=== Section Start ===
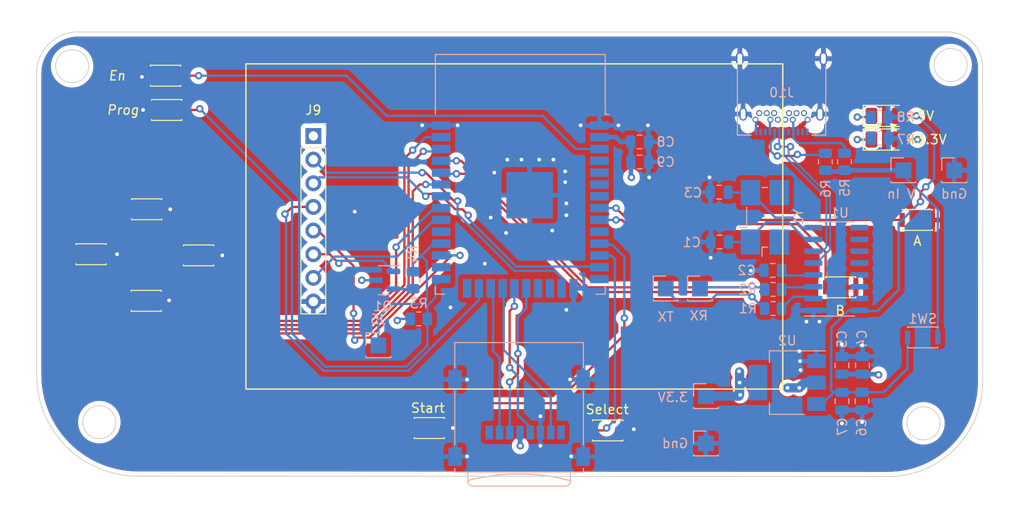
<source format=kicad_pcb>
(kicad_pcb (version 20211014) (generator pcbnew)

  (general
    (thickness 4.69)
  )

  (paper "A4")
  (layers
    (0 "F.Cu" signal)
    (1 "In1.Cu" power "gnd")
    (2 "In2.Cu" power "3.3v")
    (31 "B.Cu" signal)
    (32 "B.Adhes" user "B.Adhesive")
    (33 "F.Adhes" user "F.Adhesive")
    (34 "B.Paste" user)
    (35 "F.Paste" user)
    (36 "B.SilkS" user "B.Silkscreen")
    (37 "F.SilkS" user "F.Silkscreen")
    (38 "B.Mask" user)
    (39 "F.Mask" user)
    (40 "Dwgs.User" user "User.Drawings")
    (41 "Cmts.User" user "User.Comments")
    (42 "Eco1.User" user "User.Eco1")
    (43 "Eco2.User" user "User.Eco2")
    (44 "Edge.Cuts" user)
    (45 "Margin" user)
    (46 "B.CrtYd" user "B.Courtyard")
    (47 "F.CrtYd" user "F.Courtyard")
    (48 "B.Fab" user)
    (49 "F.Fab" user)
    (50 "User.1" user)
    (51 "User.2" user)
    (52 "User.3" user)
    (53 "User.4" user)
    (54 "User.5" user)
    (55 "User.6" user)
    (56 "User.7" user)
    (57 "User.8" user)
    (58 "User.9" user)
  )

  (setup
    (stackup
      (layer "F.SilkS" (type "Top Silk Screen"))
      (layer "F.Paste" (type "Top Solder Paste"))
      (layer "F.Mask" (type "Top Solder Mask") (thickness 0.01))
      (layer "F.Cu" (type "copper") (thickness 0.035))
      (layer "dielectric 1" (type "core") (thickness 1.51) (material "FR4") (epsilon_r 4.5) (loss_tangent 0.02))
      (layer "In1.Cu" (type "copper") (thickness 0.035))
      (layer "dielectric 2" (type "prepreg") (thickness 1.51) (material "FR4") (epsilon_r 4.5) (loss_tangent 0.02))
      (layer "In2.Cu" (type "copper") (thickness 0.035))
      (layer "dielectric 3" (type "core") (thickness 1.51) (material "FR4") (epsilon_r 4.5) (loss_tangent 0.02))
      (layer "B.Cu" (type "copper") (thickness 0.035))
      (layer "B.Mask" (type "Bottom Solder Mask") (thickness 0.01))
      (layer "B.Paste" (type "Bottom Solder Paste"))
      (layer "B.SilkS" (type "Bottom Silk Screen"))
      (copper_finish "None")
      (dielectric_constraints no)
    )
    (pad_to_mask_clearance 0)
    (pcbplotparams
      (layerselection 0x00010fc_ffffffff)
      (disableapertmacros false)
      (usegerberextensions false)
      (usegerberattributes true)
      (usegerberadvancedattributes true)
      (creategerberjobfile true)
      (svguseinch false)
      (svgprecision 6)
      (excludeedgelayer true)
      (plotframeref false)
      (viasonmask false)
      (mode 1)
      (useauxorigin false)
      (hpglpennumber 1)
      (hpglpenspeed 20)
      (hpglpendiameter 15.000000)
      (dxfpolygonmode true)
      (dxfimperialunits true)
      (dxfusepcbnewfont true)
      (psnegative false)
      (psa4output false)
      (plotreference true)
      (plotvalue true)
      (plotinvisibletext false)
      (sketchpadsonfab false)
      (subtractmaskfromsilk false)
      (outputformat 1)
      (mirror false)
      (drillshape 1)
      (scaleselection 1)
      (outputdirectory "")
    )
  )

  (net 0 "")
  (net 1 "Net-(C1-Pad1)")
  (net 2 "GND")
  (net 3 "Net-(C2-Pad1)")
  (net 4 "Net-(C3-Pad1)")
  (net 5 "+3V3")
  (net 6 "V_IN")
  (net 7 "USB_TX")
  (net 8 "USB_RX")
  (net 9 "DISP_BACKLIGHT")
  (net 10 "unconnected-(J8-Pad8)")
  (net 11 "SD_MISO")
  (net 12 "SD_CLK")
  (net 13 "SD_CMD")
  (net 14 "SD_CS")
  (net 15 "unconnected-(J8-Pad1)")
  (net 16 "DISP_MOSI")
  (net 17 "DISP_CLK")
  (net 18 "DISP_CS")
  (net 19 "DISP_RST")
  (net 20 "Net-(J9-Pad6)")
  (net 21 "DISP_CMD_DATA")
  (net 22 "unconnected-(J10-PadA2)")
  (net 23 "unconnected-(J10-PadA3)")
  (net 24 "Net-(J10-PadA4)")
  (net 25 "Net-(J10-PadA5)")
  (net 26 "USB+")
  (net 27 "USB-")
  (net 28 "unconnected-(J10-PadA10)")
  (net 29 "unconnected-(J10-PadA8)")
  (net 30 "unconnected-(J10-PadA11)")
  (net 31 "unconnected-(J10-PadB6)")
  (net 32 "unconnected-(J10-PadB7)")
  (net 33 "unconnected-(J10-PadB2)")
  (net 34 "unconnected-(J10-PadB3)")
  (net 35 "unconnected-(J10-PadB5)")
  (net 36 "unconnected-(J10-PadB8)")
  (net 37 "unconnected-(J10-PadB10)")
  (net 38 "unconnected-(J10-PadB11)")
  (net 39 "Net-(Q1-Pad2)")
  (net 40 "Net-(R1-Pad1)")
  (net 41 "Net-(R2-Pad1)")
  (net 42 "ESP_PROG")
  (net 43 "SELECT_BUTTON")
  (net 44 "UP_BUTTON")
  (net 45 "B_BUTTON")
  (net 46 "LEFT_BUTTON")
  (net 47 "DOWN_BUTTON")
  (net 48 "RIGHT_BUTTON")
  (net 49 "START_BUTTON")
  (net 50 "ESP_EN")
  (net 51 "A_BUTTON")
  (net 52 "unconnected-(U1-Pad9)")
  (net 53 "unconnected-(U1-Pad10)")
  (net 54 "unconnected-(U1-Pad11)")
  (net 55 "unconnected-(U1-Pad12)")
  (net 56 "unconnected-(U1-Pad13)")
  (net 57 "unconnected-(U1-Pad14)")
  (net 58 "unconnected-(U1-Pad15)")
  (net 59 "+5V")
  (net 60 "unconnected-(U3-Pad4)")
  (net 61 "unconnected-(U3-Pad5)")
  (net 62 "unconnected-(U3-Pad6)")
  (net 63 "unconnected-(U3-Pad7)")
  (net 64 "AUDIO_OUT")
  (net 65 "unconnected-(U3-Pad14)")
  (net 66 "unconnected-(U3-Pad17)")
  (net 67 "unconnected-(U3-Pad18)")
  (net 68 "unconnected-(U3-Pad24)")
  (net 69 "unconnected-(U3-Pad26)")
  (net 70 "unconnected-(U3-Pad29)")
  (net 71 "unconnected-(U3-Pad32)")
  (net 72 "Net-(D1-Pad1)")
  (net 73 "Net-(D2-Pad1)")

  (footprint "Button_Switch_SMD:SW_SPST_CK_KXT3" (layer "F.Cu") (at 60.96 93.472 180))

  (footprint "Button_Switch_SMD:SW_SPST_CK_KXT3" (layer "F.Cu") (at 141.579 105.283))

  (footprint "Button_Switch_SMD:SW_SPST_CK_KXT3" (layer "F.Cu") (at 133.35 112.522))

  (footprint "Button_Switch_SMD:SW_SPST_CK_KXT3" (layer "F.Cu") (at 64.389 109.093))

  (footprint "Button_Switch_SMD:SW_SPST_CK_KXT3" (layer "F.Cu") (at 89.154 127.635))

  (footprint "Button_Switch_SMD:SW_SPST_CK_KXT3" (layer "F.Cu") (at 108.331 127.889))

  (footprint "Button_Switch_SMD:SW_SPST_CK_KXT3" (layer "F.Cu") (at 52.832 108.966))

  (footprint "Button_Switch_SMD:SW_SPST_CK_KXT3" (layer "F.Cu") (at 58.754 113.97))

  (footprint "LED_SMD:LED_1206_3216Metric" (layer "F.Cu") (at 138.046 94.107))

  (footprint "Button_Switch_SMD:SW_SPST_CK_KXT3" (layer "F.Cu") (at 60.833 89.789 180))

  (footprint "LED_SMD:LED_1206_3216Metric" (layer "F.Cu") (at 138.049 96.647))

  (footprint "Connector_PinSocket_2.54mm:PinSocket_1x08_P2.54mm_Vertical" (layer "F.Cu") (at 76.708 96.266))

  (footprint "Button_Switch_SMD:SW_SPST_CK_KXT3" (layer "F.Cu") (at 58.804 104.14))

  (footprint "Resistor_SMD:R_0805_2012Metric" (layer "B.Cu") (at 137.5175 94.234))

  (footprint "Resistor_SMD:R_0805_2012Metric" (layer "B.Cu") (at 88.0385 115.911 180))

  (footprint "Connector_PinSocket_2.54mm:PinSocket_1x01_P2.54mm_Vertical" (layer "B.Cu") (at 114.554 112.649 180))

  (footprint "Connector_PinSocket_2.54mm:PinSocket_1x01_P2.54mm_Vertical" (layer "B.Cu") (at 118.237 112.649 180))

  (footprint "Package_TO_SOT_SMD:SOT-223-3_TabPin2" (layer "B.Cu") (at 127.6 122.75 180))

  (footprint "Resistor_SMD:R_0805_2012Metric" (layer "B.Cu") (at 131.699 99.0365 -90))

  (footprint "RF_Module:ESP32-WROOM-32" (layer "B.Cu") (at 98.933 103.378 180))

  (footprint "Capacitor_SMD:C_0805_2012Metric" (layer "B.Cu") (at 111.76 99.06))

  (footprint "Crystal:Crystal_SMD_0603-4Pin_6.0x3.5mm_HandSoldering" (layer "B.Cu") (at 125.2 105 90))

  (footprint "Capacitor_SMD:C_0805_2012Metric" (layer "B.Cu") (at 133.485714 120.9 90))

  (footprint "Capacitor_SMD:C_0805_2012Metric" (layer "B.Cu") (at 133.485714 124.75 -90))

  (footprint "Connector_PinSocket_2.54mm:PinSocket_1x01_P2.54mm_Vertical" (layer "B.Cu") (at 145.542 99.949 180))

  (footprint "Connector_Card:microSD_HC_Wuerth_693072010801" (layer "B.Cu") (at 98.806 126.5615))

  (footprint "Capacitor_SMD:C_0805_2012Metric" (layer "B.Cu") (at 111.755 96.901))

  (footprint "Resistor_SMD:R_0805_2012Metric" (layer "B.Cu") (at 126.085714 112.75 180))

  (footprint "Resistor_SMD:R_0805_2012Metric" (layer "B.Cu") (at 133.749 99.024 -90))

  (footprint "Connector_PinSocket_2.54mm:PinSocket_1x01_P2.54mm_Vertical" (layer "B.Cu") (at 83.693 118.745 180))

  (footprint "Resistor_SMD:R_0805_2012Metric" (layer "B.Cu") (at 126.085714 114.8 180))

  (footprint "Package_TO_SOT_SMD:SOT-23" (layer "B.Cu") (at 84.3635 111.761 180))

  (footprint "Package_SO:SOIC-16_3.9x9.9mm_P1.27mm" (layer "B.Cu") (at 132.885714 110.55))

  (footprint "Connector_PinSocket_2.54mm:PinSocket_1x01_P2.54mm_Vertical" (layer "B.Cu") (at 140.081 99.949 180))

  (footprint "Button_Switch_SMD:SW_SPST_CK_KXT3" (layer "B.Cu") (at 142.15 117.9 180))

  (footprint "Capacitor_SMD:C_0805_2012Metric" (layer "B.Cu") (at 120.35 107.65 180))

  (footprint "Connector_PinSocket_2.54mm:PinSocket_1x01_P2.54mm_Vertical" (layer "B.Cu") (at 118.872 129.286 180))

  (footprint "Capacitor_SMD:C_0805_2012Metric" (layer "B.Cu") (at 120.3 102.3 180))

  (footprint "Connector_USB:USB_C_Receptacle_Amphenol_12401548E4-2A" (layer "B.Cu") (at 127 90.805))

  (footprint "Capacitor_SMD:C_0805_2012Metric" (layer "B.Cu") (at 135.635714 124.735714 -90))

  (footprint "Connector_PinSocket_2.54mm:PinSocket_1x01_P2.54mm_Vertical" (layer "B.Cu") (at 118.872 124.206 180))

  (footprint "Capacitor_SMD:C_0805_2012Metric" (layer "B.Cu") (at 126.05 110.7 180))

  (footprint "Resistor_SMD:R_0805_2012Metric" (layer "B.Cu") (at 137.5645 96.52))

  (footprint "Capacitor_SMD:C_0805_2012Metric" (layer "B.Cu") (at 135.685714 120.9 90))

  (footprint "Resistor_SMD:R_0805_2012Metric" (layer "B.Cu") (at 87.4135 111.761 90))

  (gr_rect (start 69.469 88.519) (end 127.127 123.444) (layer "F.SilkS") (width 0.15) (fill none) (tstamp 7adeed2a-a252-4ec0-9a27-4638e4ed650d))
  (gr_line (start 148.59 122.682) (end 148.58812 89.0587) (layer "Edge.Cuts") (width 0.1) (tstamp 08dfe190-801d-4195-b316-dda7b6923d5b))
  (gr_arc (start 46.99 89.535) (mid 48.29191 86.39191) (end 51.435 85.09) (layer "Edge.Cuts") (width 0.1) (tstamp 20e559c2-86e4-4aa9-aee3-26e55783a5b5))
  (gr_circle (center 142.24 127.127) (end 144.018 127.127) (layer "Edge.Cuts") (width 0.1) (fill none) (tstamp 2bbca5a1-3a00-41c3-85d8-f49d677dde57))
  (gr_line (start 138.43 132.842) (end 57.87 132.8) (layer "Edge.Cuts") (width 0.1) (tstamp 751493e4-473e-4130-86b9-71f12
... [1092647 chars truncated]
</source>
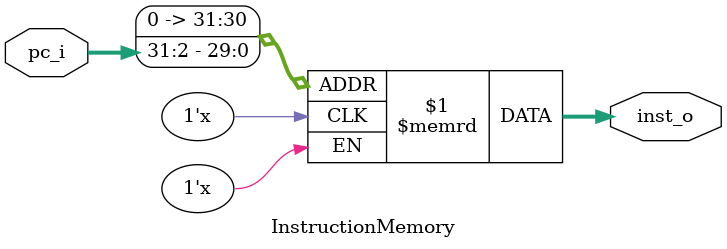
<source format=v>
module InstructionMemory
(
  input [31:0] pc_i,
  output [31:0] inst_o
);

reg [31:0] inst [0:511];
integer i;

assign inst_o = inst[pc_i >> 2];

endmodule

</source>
=== Section End ===
→ **Aim of the exercise**: Scan the material above for lines holding "fill" and copy each of them.

→ **Answer section**:
  (gr_rect (start 69.469 88.519) (end 127.127 123.444) (layer "F.SilkS") (width 0.15) (fill none) (tstamp 7adeed2a-a252-4ec0-9a27-4638e4ed650d))
  (gr_circle (center 142.24 127.127) (end 144.018 127.127) (layer "Edge.Cuts") (width 0.1) (fill none) (tstamp 2bbca5a1-3a00-41c3-85d8-f49d677dde57))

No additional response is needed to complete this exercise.